▶ **ACTIVITY**:
The required answer is the count of lines in the records that contain "their", with no other text.

[RECORD EXCERPTS Boundary: Start]

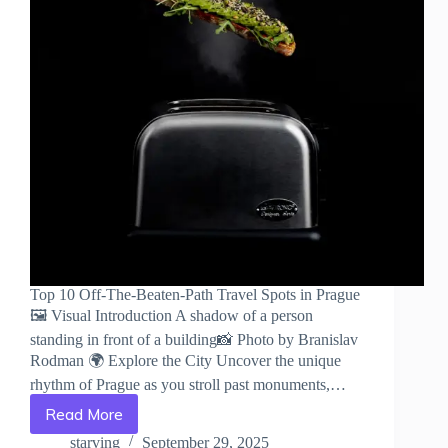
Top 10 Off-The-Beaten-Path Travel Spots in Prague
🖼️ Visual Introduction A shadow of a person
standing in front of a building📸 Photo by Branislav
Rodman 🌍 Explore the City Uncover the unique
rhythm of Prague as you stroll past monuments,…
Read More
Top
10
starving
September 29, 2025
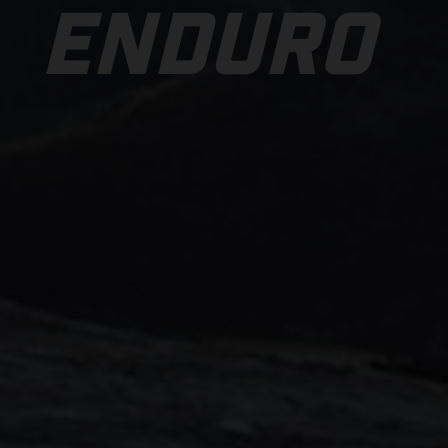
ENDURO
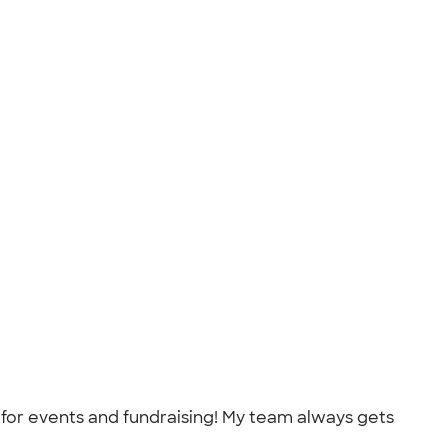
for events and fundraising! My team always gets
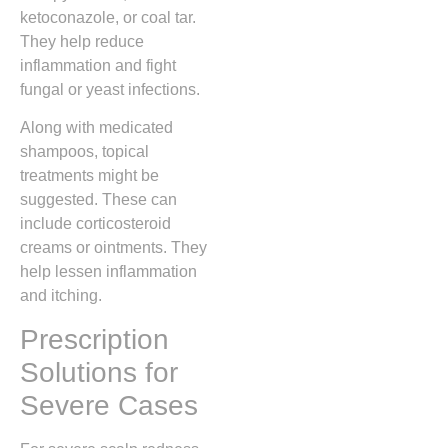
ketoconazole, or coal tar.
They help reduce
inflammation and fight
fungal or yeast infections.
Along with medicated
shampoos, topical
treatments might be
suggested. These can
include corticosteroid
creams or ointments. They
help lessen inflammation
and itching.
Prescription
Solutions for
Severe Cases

[RECORD EXCERPTS Boundary: End]
[RECORD EXCERPTS Boundary: Start]

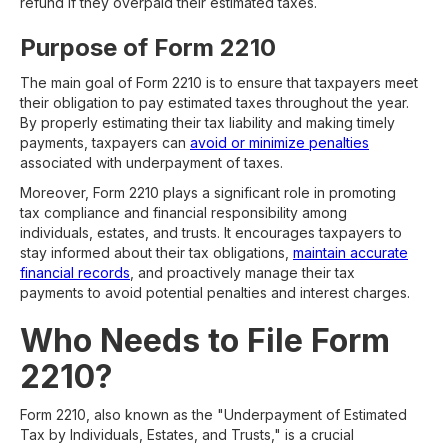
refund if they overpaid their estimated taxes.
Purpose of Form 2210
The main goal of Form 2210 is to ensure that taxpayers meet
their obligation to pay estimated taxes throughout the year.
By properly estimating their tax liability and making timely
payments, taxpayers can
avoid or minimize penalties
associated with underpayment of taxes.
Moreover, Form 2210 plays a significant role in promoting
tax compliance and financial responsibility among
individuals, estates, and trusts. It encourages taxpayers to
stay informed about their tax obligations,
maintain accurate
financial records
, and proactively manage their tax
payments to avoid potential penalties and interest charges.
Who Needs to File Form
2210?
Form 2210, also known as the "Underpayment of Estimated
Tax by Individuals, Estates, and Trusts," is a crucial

[RECORD EXCERPTS Boundary: End]
[RECORD EXCERPTS Boundary: Start]

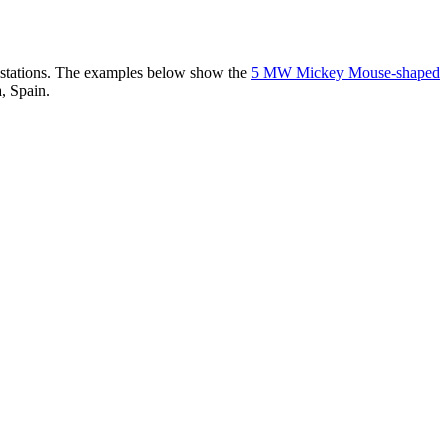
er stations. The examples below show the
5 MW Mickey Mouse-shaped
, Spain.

[RECORD EXCERPTS Boundary: End]

▶ **RESPONSE AREA**:
5